**REQUIRED ACTION:** Your answer must be the records, copied with no change.

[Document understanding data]
-*-*-

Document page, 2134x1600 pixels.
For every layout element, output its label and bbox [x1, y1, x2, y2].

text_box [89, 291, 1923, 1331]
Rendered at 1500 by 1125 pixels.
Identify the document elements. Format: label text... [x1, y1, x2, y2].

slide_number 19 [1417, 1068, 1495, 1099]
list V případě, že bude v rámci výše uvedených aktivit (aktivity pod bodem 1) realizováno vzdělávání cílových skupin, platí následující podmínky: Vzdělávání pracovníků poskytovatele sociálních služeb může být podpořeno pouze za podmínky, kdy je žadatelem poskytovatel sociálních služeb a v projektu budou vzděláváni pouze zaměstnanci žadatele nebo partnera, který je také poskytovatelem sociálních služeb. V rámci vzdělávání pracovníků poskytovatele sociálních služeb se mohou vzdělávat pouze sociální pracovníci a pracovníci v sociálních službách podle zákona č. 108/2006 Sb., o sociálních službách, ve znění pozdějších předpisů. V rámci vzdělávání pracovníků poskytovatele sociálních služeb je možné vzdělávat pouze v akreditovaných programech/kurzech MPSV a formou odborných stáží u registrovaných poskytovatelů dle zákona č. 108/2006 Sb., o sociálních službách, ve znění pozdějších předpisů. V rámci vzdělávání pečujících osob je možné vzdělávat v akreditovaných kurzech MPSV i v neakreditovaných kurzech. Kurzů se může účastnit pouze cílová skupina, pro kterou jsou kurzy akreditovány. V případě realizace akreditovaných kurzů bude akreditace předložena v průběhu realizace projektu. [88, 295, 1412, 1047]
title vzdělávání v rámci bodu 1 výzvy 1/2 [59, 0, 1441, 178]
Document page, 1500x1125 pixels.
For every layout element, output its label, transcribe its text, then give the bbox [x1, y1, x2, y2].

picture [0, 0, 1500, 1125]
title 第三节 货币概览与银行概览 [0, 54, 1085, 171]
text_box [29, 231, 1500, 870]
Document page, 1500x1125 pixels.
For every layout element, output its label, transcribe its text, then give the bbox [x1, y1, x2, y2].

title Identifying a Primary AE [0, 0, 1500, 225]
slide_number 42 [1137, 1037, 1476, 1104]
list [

-*-*-

**SOLUTION FOR THIS EXERCISE:**
Document page, 2134x1600 pixels.
For every layout element, output its label and bbox [x1, y1, x2, y2].

text_box [89, 291, 1923, 1331]
Rendered at 1500 by 1125 pixels.
Identify the document elements. Format: label text... [x1, y1, x2, y2].

slide_number 19 [1417, 1068, 1495, 1099]
list V případě, že bude v rámci výše uvedených aktivit (aktivity pod bodem 1) realizováno vzdělávání cílových skupin, platí následující podmínky: Vzdělávání pracovníků poskytovatele sociálních služeb může být podpořeno pouze za podmínky, kdy je žadatelem poskytovatel sociálních služeb a v projektu budou vzděláváni pouze zaměstnanci žadatele nebo partnera, který je také poskytovatelem sociálních služeb. V rámci vzdělávání pracovníků poskytovatele sociálních služeb se mohou vzdělávat pouze sociální pracovníci a pracovníci v sociálních službách podle zákona č. 108/2006 Sb., o sociálních službách, ve znění pozdějších předpisů. V rámci vzdělávání pracovníků poskytovatele sociálních služeb je možné vzdělávat pouze v akreditovaných programech/kurzech MPSV a formou odborných stáží u registrovaných poskytovatelů dle zákona č. 108/2006 Sb., o sociálních službách, ve znění pozdějších předpisů. V rámci vzdělávání pečujících osob je možné vzdělávat v akreditovaných kurzech MPSV i v neakreditovaných kurzech. Kurzů se může účastnit pouze cílová skupina, pro kterou jsou kurzy akreditovány. V případě realizace akreditovaných kurzů bude akreditace předložena v průběhu realizace projektu. [88, 295, 1412, 1047]
title vzdělávání v rámci bodu 1 výzvy 1/2 [59, 0, 1441, 178]
Document page, 1500x1125 pixels.
For every layout element, output its label, transcribe its text, then give the bbox [x1, y1, x2, y2].

picture [0, 0, 1500, 1125]
title 第三节 货币概览与银行概览 [0, 54, 1085, 171]
text_box [29, 231, 1500, 870]
Document page, 1500x1125 pixels.
For every layout element, output its label, transcribe its text, then give the bbox [x1, y1, x2, y2].

title Identifying a Primary AE [0, 0, 1500, 225]
slide_number 42 [1137, 1037, 1476, 1104]
list [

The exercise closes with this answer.